Text segment: Begin

Infidels have indulged in a superabundance of malignant and silly ridicule over this divine oracle; but with their usual want of inquiry and reflection. I admit, that it is an extraordinary institution. I admit, that it is altogether without a parallel in the history of the world. But this is no argument against either the fact or the wisdom of it. No other civil society has ever been formed for precisely the same objects, nor existed under exactly the same circumstances. No other civil polity ever proposed, as its main end, the overthrow of idolatry, the preservation of true religion in the world, and the education of mankind for a more spiritual and universal dispensation of grace. Add to this, that the human race was then, as it were, in its infancy and nonage. It had but few abstract ideas. It was, for the most part, confined in its mental operations to sensible objects. In such a state of things, philosophy itself would teach us to look for just such an institution as the Hebrew oracle. And when we find it making its appearance in the Jewish church, enlightened reason is prepared to exclaim in the language of revelation, "Oh the depths of the riches both of the wisdom and knowledge of God."

The oracle was the institution of all others, adapted to the mental condition, habits, and needs of the Hebrew people.

It operated as a salutary check to the ignorance and rashness of both rulers and people. By powerfully impressing the imagination through the senses, it supplied the place of a strong, realizing conception of an infinite and omnipresent spirit, which was wanting in that minority and pupilage of the nation. It served to detach their affections and their trust from the pompous and alluring idolatries of their heathen neighbors. This sensible manifestation of the Deity, -the cloud of glory shooting up to mid-heaven in a column of massy splendor, or resting in luminous folds over the mercy-seat in the holy of holies,-is so far from being incredible, that, while scripture affirms its truth, reason and philosophy declare its expediency. The divine oracle with its attendant visible glories,-the ark, the mercy-seat, the cherubim, the luminous cloud, the breastplate of judgment, with its mystical urim and thummim, and the audible responses of the Deity,-formed a school, designed, with admirable wisdom and condescension, for tutoring the infant intellect and heart of the world, and training them up to a full spiritual maturity and strength. "To pour contempt, therefore, on these extraordinary appearances, as absurd and romantic fables, would be as unphilosophical and as ungrate ful, as it would be for a child, when arrived at manhood, to censure and despise those condescending methods, by which parental wisdom and love had moulded and carried forward his childhood to manly vigor and understanding."* Let us not be guilty of the folly, the injustice, we may say, of measuring the intellectual and religious wants of a comparatively rude and infant state of society, by those of our own more cultivated, more enlightened, more spiritual, more manly, and christian age of the world. And while we admire the beauties of the dawn, and adore the wisdom and benevolence of those early pencillings of spiritual light, let us rejoice and

*Tappan's Jewish Antiquities, Lect. 6.

be grateful, that the full-orbed sun has arisen upon us in all his splendor.

Text segment: End
Records shown: Begin

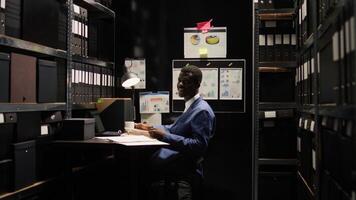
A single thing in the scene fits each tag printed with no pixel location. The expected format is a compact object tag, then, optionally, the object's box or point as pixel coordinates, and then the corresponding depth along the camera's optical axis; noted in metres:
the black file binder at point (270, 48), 3.51
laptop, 3.13
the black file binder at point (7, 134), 2.20
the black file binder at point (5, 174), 2.20
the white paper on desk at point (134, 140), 2.52
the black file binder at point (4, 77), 2.16
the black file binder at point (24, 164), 2.30
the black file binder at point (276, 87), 3.51
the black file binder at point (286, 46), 3.50
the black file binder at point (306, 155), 2.71
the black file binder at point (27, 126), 2.35
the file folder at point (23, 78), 2.27
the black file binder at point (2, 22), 2.15
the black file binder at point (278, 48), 3.50
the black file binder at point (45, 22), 2.41
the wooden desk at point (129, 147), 2.50
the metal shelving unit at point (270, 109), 3.46
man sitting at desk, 2.66
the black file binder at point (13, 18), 2.23
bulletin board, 3.87
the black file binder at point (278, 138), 3.47
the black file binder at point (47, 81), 2.55
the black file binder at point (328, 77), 1.80
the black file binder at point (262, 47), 3.52
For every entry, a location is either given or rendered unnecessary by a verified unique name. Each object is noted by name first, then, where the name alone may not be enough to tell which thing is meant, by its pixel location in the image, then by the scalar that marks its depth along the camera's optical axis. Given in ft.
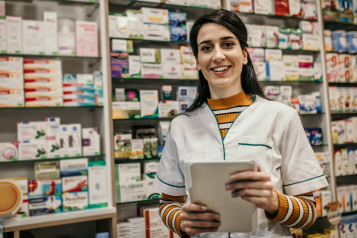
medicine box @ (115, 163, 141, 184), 9.30
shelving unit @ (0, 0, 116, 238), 8.70
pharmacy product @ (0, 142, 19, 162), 8.29
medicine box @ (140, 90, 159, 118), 9.78
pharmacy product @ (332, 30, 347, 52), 12.66
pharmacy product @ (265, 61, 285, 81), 11.45
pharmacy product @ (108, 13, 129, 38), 9.54
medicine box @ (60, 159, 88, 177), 8.66
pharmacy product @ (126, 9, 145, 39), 9.76
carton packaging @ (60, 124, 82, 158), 8.70
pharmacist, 3.70
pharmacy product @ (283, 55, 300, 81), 11.75
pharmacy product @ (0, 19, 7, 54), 8.30
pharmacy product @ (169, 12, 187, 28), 10.34
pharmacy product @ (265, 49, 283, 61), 11.47
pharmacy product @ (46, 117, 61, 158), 8.54
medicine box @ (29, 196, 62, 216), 8.19
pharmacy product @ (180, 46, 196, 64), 10.33
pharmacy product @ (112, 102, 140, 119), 9.45
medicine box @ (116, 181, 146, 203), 9.21
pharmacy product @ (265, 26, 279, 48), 11.56
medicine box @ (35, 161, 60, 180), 8.46
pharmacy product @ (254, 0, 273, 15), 11.55
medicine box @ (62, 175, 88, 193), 8.55
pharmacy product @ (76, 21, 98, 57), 9.08
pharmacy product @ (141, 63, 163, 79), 9.93
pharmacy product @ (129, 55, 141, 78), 9.76
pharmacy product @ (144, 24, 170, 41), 9.98
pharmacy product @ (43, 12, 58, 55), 8.66
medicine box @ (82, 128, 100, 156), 8.93
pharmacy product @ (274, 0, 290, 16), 11.91
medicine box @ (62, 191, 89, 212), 8.51
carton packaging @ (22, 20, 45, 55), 8.53
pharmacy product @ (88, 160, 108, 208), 8.84
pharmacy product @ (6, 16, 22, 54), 8.35
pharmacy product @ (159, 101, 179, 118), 10.00
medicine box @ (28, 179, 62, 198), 8.21
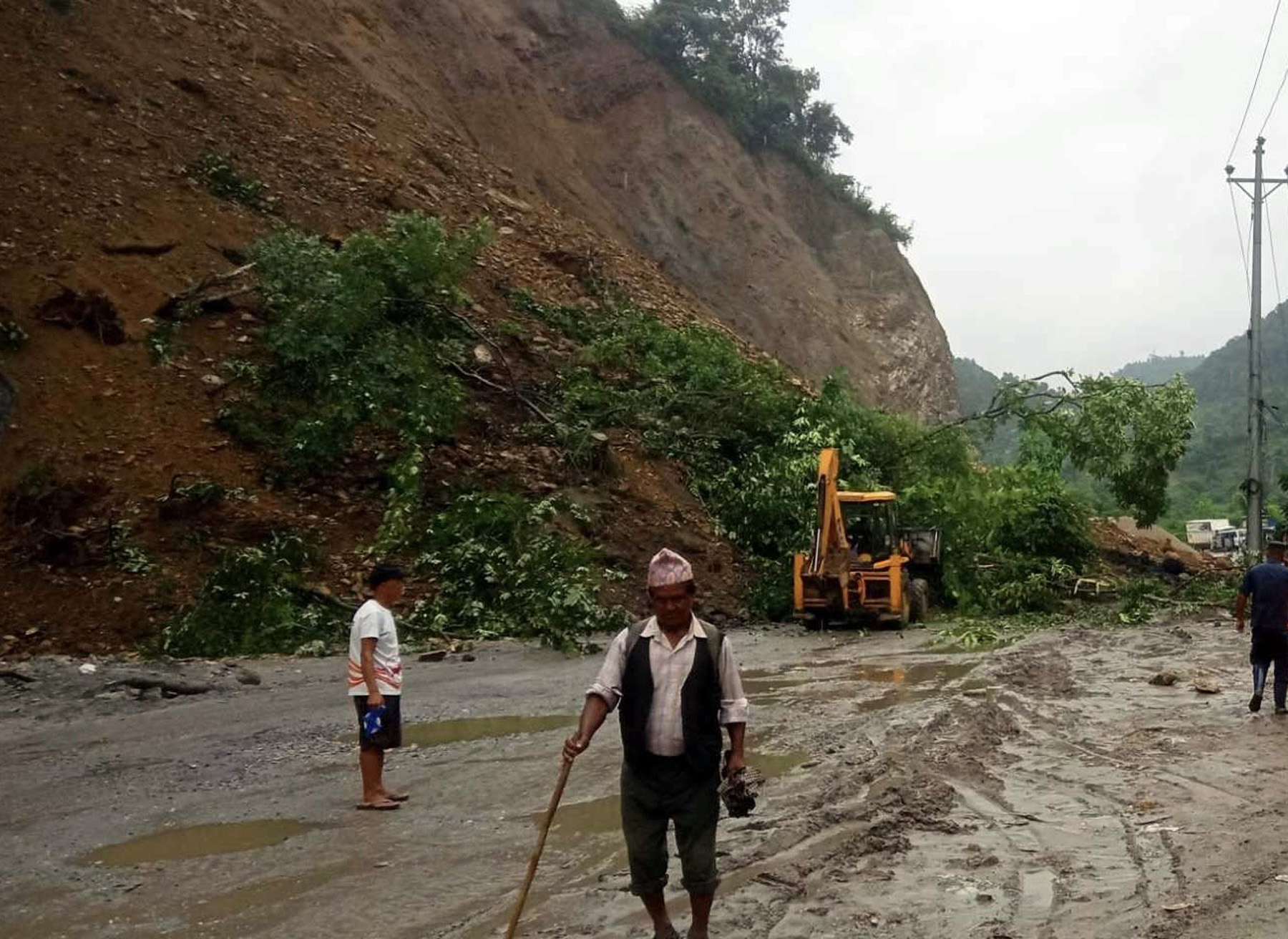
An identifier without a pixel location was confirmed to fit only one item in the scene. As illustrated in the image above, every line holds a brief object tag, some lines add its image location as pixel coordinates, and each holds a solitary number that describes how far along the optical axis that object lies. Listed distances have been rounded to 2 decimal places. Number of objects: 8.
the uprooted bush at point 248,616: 13.74
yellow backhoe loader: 17.88
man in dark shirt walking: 9.60
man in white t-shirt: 6.97
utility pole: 23.89
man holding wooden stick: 4.58
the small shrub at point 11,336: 16.72
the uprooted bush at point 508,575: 15.44
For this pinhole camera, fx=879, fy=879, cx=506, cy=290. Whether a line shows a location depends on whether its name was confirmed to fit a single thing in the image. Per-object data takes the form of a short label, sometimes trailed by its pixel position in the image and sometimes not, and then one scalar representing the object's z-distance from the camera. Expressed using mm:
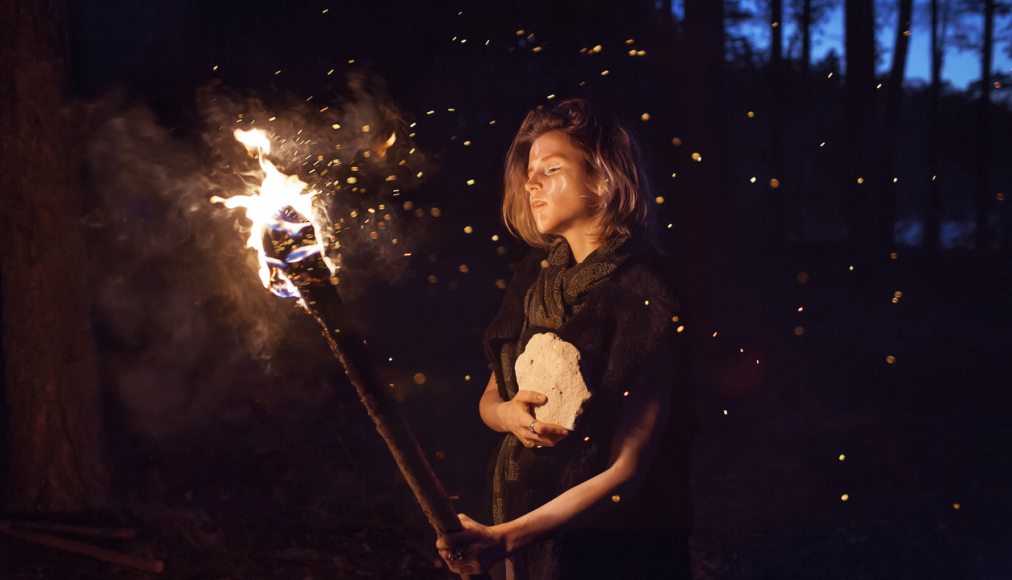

Records shown: End

** What to do **
Can you carry the passage on the Hebrew oracle forward from its final sentence?

** Result of the task **
"In the oracle, then," to conclude this chapter in the words of Lowman,*"we see a considerable part of the Hebrew constitution to direct the councils of the united tribes, the political wisdom of which is seldom remarked in the civil government of that nation. There was a congregation of all Israel, or assembly of the people, that all things might be done with general consent. There was a senate of wise and able persons, to prepare things by previous deliberation and consultation, that things might not be concluded rashly in a popular assembly, before they were maturely considered and examined by men of wisdom and experience. There was a judge to assemble the states-general on proper occasions, to preside in their assemblies, and to command the armies of the united provinces, and to see the national resolutions duly executed. And finally, here was an oracle, which was to be consulted by the high priest on great occasions, that no rash resolutions of the people, senate, or judge, might be brought into execution, in cases of moment and difficulty; but they were to ask counsel of God, or to obtain the royal assent of Jehovah, as king of Israel, by his oracle. This was a wise provision, to preserve a continual sense in the Hebrew nation of the principal design of their constitution, to keep them from idolatry and to the worship of the one true God, as their immediate protector; and that their security and prosperity depended upon adhering to his counsels and commands."

*Civ. Gov. Heb. c. 11.

CHAPTER VIII.

The Hebrew Priesthood.

I USE the term priesthood here in an enlarged sense. I include, under that designation, the whole tribe of Levi, as possessing a sacerdotal or sacred character. It is of this tribe, that I now propose to treat, in its constitution, its functions, and its revenues. No part of the Mosaic institution. has been, either more grossly misunderstood, or more wickedly misrepresented. It is proper, therefore, to examine it, in the relations just indicated.*

The tribe of Levi had an organization quite different from that of the other tribes. These were settled in distinct provinces, and had each a government of its own. This had no landed property, did not live together, and was without an independent government. Its members were dispersed through all the territories of Israel; drew their livelihood from the other tribes; and were subject to the government of the province, in which they lived.

How this happened, it is interesting to inquire. On the departure of the Israelites from Egypt, all their first-born males were sanctified to the Lord, and destined to the altar. But

*On the subject of this chapter, see Lowm. Civ. Gov. Heb. c. 6; Cunaeus de Repub. Hebr. 1. 2. c. 1; Mich. Comment. Art. 52; Jahn's Heb. Com. b. 2. 12; Salv. Inst. de Moïse, 1. 2. c. 1. and 1. 3. c. 3; Fleury, Manners of the Israelites, Pt. 2. c. 22, and Pt. 4. c. 5; Lewis's Antiq. Heb. Rep. b. 2; and Harrington's Commonwealth of Israel, b. 2. c. 2.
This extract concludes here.